» **Source extract**:
******
As far as I know, there is nothing wrong with Backster's mental faculties. I listened to a five-minute excerpt from his interview with Art Bell, and he seemed quite lucid.
While Backster appears to sincerely believe what he says about plant "perception," it also seems that his plant experiments were poorly designed, which would help to explain why no one else has been able to reproduce his findings.
The guy who was on the Art Bell show is Cleve Backster, a living legend in the polygraph community. He is the "father" of the CIA's polyraph program (c. 1948), and he later (c. 1960) came up with the concept of numerical scoring of polygraph charts, which made it possible for different polygraphers to generally reach the same conclusions in scoring polygraph charts.
He attached only the finger electrodes of the polygraph instrument to plants. For more on his ideas about plants (no one has been reproduce his results in the laboratory), see Backster's other website, PrimaryPerception.com.
False positive rates(along with overall positive rates) in pre-employment screening situations will vary depending on the agency. The FBI, for example, has an overall polygraph failure rate of about 50%. There is no way of knowing for sure what percentage of those are false positives, but it seems likely that many are. Before 9/11, the FBI's overall pre-employment polygraph failure rate was only about 20%. Did a flood of liars suddenly start applying for the FBI? I don't think so...
******
Entries from a dataset:
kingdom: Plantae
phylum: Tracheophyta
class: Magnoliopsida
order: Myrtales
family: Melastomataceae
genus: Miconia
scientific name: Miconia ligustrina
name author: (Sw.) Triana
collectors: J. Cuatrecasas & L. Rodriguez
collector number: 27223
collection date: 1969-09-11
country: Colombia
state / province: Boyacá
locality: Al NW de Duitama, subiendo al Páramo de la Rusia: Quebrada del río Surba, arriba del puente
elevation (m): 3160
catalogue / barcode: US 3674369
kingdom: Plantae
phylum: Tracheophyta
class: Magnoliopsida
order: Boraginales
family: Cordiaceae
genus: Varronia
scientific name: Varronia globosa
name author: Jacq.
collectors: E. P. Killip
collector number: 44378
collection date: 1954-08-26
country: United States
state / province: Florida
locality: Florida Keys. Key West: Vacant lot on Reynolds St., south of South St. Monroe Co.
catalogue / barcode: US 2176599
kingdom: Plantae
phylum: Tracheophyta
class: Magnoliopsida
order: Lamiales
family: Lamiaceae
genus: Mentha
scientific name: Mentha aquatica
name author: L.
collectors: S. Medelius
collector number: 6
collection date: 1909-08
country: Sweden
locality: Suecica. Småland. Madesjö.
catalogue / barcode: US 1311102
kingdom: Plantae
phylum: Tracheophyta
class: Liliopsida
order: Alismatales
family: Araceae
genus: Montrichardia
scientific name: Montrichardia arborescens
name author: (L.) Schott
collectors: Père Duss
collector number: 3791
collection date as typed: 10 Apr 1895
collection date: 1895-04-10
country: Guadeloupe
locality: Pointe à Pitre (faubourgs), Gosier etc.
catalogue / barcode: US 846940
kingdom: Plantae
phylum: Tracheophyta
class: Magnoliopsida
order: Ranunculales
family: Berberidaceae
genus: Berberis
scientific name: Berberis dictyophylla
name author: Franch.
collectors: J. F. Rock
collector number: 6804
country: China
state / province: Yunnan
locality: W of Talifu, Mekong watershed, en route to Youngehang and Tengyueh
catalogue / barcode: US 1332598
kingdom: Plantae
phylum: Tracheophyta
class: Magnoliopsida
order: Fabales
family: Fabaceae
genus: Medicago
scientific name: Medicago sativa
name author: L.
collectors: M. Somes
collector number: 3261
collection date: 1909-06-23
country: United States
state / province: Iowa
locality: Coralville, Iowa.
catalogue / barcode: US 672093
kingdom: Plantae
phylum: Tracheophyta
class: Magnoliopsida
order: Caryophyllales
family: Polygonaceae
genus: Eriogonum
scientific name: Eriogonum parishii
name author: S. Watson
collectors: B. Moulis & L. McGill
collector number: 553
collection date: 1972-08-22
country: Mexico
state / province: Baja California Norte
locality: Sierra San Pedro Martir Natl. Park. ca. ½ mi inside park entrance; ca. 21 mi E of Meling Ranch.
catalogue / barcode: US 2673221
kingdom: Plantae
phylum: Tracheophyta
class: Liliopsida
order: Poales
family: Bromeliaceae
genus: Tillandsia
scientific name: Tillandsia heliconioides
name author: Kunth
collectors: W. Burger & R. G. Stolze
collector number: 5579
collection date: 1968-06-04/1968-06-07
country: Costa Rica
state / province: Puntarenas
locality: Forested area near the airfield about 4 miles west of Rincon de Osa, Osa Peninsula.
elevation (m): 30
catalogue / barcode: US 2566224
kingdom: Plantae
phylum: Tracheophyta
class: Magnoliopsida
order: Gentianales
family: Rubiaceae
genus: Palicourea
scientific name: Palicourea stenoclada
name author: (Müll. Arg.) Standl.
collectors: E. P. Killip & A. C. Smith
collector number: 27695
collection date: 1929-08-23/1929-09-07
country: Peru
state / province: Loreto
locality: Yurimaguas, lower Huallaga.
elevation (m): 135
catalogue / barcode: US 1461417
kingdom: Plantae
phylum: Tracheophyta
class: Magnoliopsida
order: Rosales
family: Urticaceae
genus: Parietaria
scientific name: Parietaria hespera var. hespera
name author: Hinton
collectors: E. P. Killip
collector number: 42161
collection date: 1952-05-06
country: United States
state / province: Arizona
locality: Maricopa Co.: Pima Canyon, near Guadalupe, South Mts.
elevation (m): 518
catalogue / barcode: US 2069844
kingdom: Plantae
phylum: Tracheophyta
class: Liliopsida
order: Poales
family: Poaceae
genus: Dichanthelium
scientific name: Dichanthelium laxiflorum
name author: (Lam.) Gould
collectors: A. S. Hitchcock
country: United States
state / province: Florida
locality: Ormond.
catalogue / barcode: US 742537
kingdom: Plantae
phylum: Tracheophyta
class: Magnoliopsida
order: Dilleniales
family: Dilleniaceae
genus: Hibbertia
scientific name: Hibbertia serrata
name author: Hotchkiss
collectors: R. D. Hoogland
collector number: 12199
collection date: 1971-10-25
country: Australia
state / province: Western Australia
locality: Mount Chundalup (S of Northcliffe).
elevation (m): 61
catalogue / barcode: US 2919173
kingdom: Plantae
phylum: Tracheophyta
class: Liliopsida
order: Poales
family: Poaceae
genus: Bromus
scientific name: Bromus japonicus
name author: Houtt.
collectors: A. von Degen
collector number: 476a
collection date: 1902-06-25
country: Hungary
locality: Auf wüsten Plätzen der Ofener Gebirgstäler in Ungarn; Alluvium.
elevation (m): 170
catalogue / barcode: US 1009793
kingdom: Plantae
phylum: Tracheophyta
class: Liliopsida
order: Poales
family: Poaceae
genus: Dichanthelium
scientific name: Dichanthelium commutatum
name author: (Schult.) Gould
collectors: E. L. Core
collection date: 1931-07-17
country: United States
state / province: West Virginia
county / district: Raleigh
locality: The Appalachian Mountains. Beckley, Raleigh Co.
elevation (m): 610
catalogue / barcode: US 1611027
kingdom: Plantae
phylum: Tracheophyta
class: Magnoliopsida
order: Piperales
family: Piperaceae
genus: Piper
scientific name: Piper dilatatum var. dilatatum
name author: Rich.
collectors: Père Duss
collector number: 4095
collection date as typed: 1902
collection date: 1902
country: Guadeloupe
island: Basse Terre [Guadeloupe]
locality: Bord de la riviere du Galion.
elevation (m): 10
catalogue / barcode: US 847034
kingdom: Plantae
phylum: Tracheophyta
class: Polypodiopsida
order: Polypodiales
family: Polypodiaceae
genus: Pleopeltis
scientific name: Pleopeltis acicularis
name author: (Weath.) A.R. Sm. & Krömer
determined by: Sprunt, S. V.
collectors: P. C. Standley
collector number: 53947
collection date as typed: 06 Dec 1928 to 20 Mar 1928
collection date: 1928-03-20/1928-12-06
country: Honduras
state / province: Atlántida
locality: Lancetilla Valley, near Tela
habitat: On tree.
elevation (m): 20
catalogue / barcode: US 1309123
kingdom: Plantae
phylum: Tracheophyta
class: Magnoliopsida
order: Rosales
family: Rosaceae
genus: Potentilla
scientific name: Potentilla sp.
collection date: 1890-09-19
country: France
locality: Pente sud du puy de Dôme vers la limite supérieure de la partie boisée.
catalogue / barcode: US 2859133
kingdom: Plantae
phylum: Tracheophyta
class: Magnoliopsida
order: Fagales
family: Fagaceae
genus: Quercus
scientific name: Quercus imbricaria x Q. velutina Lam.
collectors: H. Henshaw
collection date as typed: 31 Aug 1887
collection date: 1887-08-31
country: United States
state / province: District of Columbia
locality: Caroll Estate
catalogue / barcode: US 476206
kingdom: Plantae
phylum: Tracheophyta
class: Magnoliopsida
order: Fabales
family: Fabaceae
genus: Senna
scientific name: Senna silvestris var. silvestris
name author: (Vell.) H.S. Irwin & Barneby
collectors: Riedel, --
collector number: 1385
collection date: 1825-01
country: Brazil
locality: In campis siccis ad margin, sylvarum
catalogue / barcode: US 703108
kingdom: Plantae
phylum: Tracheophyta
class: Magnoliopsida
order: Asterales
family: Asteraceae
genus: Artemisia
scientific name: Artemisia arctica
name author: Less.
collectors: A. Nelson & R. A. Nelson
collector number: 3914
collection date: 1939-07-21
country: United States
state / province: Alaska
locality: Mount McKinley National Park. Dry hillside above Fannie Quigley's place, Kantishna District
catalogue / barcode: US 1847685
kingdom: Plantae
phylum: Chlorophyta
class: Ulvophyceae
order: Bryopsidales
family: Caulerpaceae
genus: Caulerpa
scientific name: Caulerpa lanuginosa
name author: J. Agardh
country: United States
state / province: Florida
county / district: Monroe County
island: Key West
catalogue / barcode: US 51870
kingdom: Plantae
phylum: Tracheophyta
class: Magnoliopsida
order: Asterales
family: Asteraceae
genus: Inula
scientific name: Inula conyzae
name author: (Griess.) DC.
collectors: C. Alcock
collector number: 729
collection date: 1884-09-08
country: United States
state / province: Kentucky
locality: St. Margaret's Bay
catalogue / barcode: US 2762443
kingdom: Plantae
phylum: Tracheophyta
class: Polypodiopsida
******
» **Exercises to complete**:
1. Repeat the Backster passage word for word, everything from "While Backster appears" down to "reproduce his findings.".
2. Carry the text on Backster and polygraph testing forward with the next part, picking up after its final sentence.

» **Outputs by task**:
1.
While Backster appears to sincerely believe what he says about plant "perception," it also seems that his plant experiments were poorly designed, which would help to explain why no one else has been able to reproduce his findings.

2.
Other agencies that administer lifestlye polygraph examinations, such as the CIA and NSA, do not make their polygraph failure rates public, though I suspect that they are somewhat lower than the FBI's.
In the Department of Defense (which uses a counterintelligence-scope polygraph), virtually everyone passes: the only ones who "fail" seem to be those who make what DoD terms "substantive admissions."
For information on what you might expect during your polygraph examination, and tips on how you might protect yourself against the risk of a false positive outcome, see Chapters 3 & 4 of The Lie Behind the Lie Detector (1 mb PDF).
One of the spies I pointed out to Dr. Rovner is Ana Belen Montes, who got a job with DIA at a time when she was already a Cuban agent. She passed her polygraph. The one that's supposed to tell whether or not you're a spy...
The truth about polygraph matters (to Americans, at least) because, despite the recommendations of the National Academy of Sciences, the U.S. Government continues to rely heavily on the polygraph for purposes of national security and public safety.
When advocates of the polygraph make such dubious claims regarding polygraphy as Dr. Rovner did, I think it is important that they not go unchallenged.
And the claim that "almost no human being can beat a polygraph test" is flatly contradicted by the research to which I referred in the linked public challenge, wherein some 50% of polygraph subjects were able to fool the lie detector after receiving a maximum of 30 minutes of instruction...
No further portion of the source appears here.